The Norway project—cut.
The Texas flagship base—abandoned.

Altman calls it “flexibility.” Partners call it “pulling the rug out.” SoftBank is frustrated. Oracle is recalculating. Microsoft is quietly picking up the pieces.

The subtext is clear: once OpenAI starts stepping back from infrastructure responsibility, it loses control over the physical world.

Funding timelines, data center locations, partner coordination—every step is dragging.

“Progress is much slower than expected.”

Talent Drain in Silence

At the same time, OpenAI is experiencing a quiet loss of talent.

Dario Amodei—Anthropic’s founder and CEO—was formerly OpenAI’s VP of Research.

He didn’t just leave himself. He took a group of OpenAI’s most core safety researchers with him.

Speaking about his departure, he said plainly: “Instead of staying to argue over someone else’s vision, it’s better to take people you trust and build your own vision.”

This kind of exit hasn’t stopped.

Over the past two years, key members of OpenAI’s alignment and safety teams have continued moving to Anthropic.

What’s the most valuable asset of a company?

Not user numbers. Not valuation. It’s the people who can define the next generation of models.

When those people choose to leave, the direction itself becomes the answer.

Anthropic: From “Safety Lab” to “Most Valuable Unicorn”

Anthropic’s rise doesn’t follow the usual Silicon Valley script.

It didn’t start by burning money to grab users.

It started with a paper on AI safety. Its core idea was “Constitutional AI”—using a constitution to constrain model behavior.

For a long time, mainstream opinion in Silicon Valley was: these people are too idealistic, they won’t scale.

Then Claude 3.5 Sonnet was released.

Its coding ability crushed GPT-4o. Its long-context understanding pulled far ahead. Hallucination rates dropped significantly.

Overnight, the developer community shifted.

Reddit, Hacker News, X—everywhere you saw the same sentence:

“I canceled ChatGPT Plus and switched to Claude.”

Not one person. Thousands of people.

Enterprise Shift Toward Claude

More importantly, the enterprise side.

On AWS, Claude’s API usage has more than doubled in the past six months.

More and more companies are migrating core business from GPT to Claude—not because it’s cheaper, but because it works better.
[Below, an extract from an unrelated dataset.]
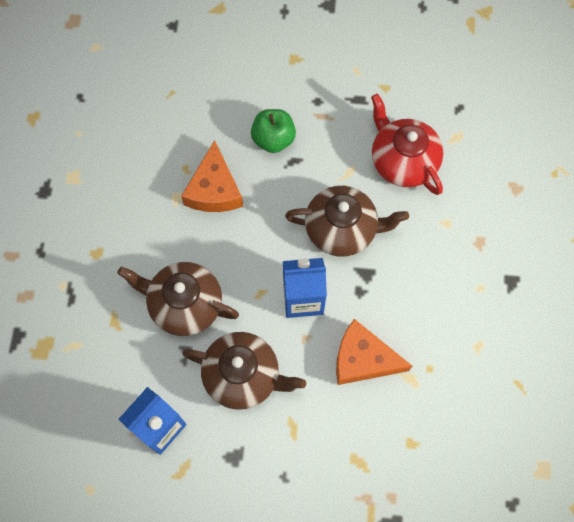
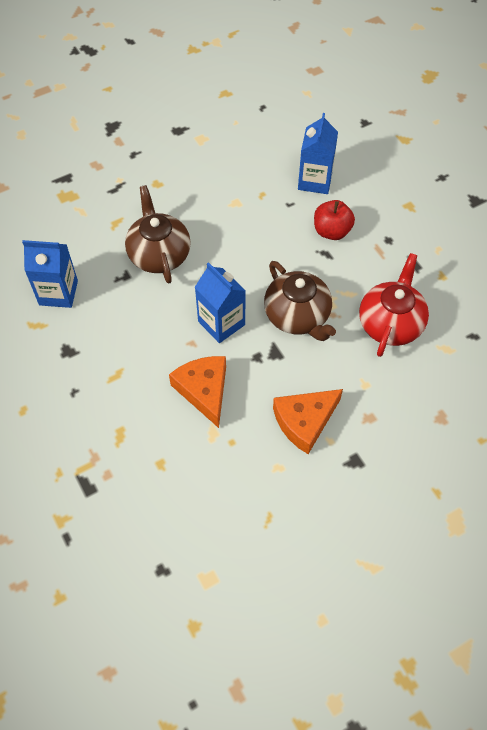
camera: 55 degrees right, 10 degrees down
(206, 113) = (315, 180): none -> blue carton
(214, 189) = (260, 220): orange cheese -> orange cheese (304, 422)
(243, 376) = (132, 320): brown teapot -> none
(273, 139) = (332, 231): green apple -> red apple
Google saw this and invested. Amazon saw it and invested too. Together they committed $65 billion—not betting on Anthropic’s present, but on its ability to define the next generation of AI.

Is OpenAI Really Losing?

Not so fast.

GPT-5 continues to iterate at an astonishing speed. Version 5.5 just landed, and traces of 5.6 are already appearing in backend logs.

Codex, as an agent tool, is taking off across the board. The developer ecosystem moat isn’t something that can be broken overnight.
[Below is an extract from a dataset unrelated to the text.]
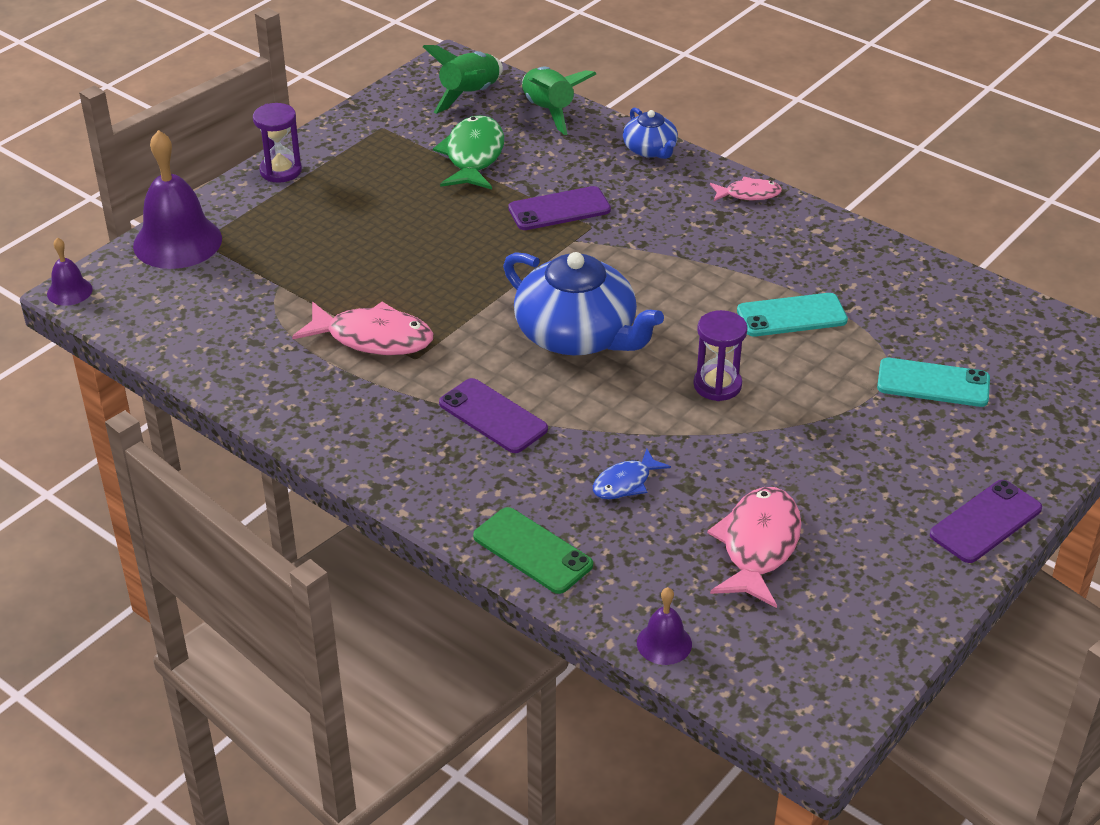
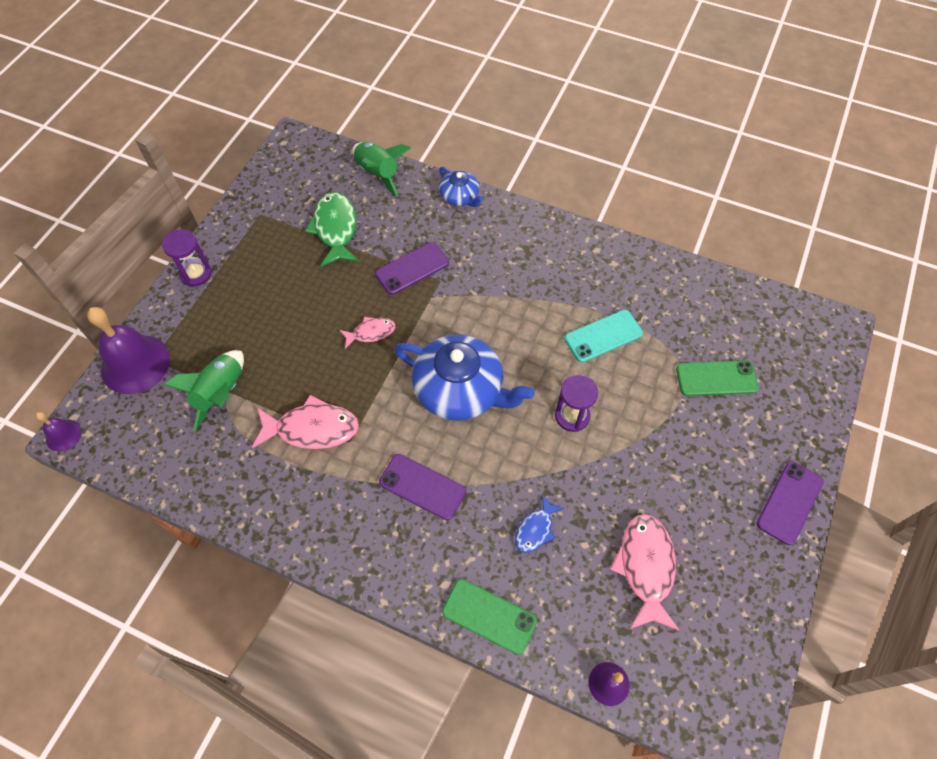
camera: 15 degrees left, 20 degrees up
(470, 95) = (316, 169): green rocket -> green rocket (221, 393)
(749, 194) = (540, 225): pink fish -> pink fish (371, 333)
(933, 383) = (716, 378): turquoise phone -> green phone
Another card OpenAI holds is scale.

Hundreds of millions of monthly active users. Deep integration with Microsoft. Enterprise customers worldwide.

These advantages don’t evaporate because of one funding headline.

History shows that surpassing valuation doesn’t decide the winner.

When Facebook went public in 2012, many thought Google’s social ambitions were finished. Ten years later, Google’s search empire was never truly threatened.

The brutality of the AI race lies in this:

Today’s throne might not count after the next model release.

A Shift in Power Structure

Pull back, and this isn’t just a story of who wins or loses.

It’s a story of the AI industry’s power structure being rewritten.

Two years ago, OpenAI was the only superstar.

One year ago, Google’s Gemini started catching up.

Today, Anthropic has reached the top in valuation.

Meanwhile, xAI is burning cash, Meta is stirring the pot, and open-source AI is closing the gap.

The winner is no longer singular.

AI is moving from dominance by one to fragmentation among many.

The Only Variable That Matters

In this chaotic battle, only one variable truly decides the outcome:

Who can build the next-generation model first.

Not who has better slides. Not who raises more money.

AI isn’t magic. It’s heavy industry.

It needs astronomical electricity. Absolute credibility. Ruthless financial discipline.

Anthropic’s $900 billion valuation is, at its core, a market bet:

The next “iPhone moment” might not be in OpenAI’s hands.